- Tasks for this exercise -
a. Answer these questions from the passage on first impressions.
(i) What two aspects of website aesthetics did the researchers look at?
(ii) In the professor study, which students were shown short clips of the professor teaching?
(iii) What physical law is given as an example of something that has boundaries?
b. Repeat word for word the part of the passage on first impressions that begins at the words "Unfortunately, the website" and stops after "as it were.".

- Selected text -

<<<<

Now, he might have decided that I could never see his daughter again after that first impression, but my decades-long marriage says otherwise. His impression of me must have improved, but that took work on my part.
A Great First Impression is Crucial
The website article mentioned the researchers looked at the website’s aesthetics as measured by what they called perceived visual complexity and colorfulness. They found that varying levels of complexity and colorfulness will lead to better initial impressions.
However, it is vital to mention that many boundary conditions exist around those findings. I don’t want to leave you with the impression that you should have a super colorful and complex website. What I do want you to remember is the general idea of the conclusions of this paper: you should get those great first impressions, and they happen fast.
Some of you might recall our discussions about Customer Segmentation and how different customers like different parts of your experience or value your brand for different reasons. Some customer segments might find different visual elements more appealing than other components. Some might like a minimalist website instead. Knowing what your customer finds attractive can help you make a better first impression.
These findings of websites fit within the “thin slice” research domain. In this research, people see very quick or very little bursts of information, and researchers ask them to form impressions of it. One of the more famous studies in this area involved student evaluations of college professors. Students rate their professors on several different characteristics at the end of the semester. Then, researchers showed students who did not have the class short clips of the professor teaching and had them rate the professor also. It turns out that the correlation between the ratings of the students that had the professors and the ratings of those who only saw short clips of the professor teaching was strong. In other words, people formed impressions of the professor after just a few seconds that were very similar to the impressions that people had of this professor after an entire semester. Moreover, when the researchers stripped out the sound on the videos, the ratings were still highly correlated, based solely on body language and appearance.
Unfortunately, the website article didn’t have recommendations about what you should do. It is a scientific paper and the way these work is to look at a concept through very limited stimuli by setting boundaries. Boundaries are an essential concept in science because they keep us from making assumptions that can cause catastrophic consequences in our efforts to improve the world. Even gravity, the most fundamental physical law of our world, has boundaries, as we discussed on a recent podcast. If you were to over apply the law of gravity outside the “boundaries” of its stimuli, you could crash your rocket ship, as it were.

>>>>

- Collected data -
<<<<

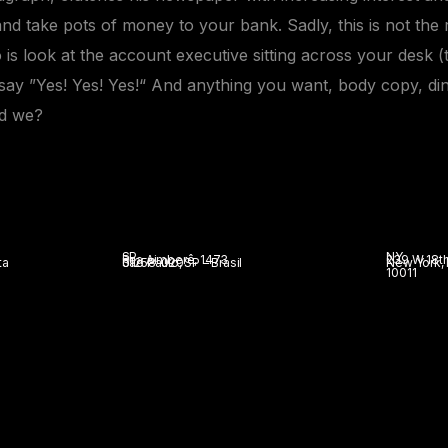
and take pots of money to your bank. Sadly, this is not the 
 is look at the
account executive
sitting across your desk (
d say ”Yes! Yes! Yes!“ And anything you want, body copy, di
ld we?
SP
NY
Rua Aimberê, 1473
239 W 18th
ta
São Paulo, SP – Brasil
01258-020
New York,
10011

>>>>

- Answers to the exercises -
a.
(i) Perceived visual complexity and colorfulness.
(ii) Students who did not have the class.
(iii) Gravity.

b.
Unfortunately, the website article didn’t have recommendations about what you should do. It is a scientific paper and the way these work is to look at a concept through very limited stimuli by setting boundaries. Boundaries are an essential concept in science because they keep us from making assumptions that can cause catastrophic consequences in our efforts to improve the world. Even gravity, the most fundamental physical law of our world, has boundaries, as we discussed on a recent podcast. If you were to over apply the law of gravity outside the “boundaries” of its stimuli, you could crash your rocket ship, as it were.